On Monday he went to nursery so we went back to nappy and in all honestly today I decided to go to the park and no stay in doors.. I have been worried that I'm messing up things for him. However, just now he was in bed getting ready for his nap and there he told me he needed a poo, which sort of makes me relax a bit.

Now.. I'm not sure if I should, let him keep going and just use the loo for the poo and forget about the wee?? that's lazy from me , isn't? or should I just keep on trying and train him to also "pipi/wee" in the toilet.

Should I cancel all activities for this week or just take a more relax approach, give him time, try to get him to understand "pipi" and try again this weekend?

I'm a very messed up mum sad

PollyP0429 Wed 22-Jul-15 00:15:12

Oh bless ya Sagi, take a deep breath and chill. You're not wrong for wanting to back off and you're not lazy. Whatever approach you take to potty training planning seems to be the key to success so make sure you know exactly what you plan to do.

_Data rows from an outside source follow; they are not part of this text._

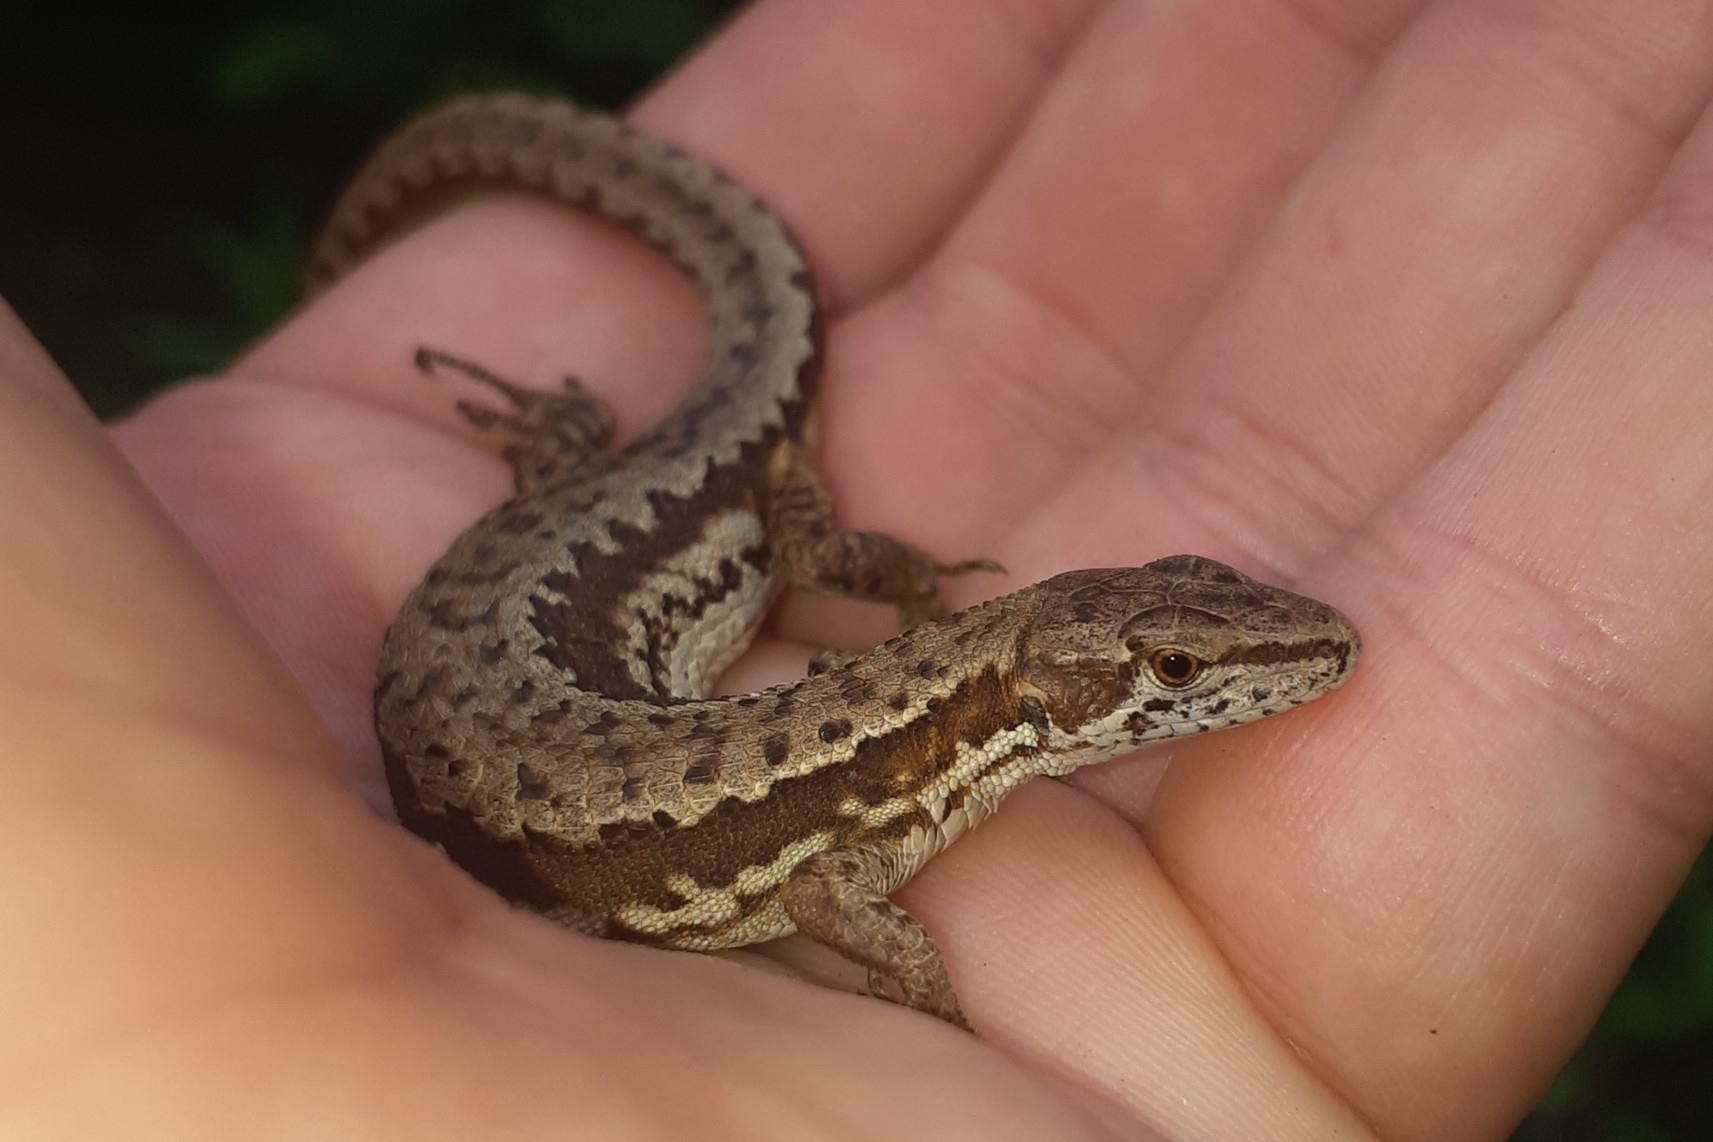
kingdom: Animalia
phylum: Chordata
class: Squamata
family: Lacertidae
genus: Takydromus
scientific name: Takydromus amurensis
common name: Amur grass lizard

So I'll give you a quick rundown of where we are and how we started out. We picked some days and just stayed in, took up everything that couldn't get wet and let DD run around bare. After 2 accidents she pretty much got the idea on the first day and would come and sit on the potty (we had a spare in the main room for her) by herself when she needed to go. Day 2 we took her out cos I needed some shopping and made the mistake of not giving her enough chances to pee while out - come the end of shopping trip we had an accident. Ran her to the toilets while she held it and she did the rest of her pee in the potty. Went to nanny and grandads after and she was too busy playing to realise she needed to go but again when we grabbed her she held on til we got to the potty. After that she started taking herself to the potty. Day 3 we got her to hold in til the bathroom - only 1 accident. Day 5 (today) and she's been taking herself all day but as she can't pull her knickers down she will wee through them. All her accidents now are because her way to the potty is blocked.

I have mostly stopped asking her if she needs the potty cos if I ask and she doesn't need it I get a strop - much like your situation, I get paranoid and it puts her on edge.

Accidents I act calmly but mildly disappointed, to the point where she now says "oh no" if she does have an accident. She knows were to go, I don't want her thinking its ok but I don't want her to be terrified of telling ne if she does have one.

Our biggest problem is now that she just doesn't tell us - she'll just go off and do it on her own. As she hasn't got the hang of removing her clothes we've just been leaving her bare so she can go as and when and if we go out we've been using pullups with plenty of opportunities to let her go.

That's where we are atm and I think that'as far as we can get until she learns to either tell us she needs to go or learns to pull down her knickers.

I hope it helps - I've just picked the bits out of all the methods that work for us.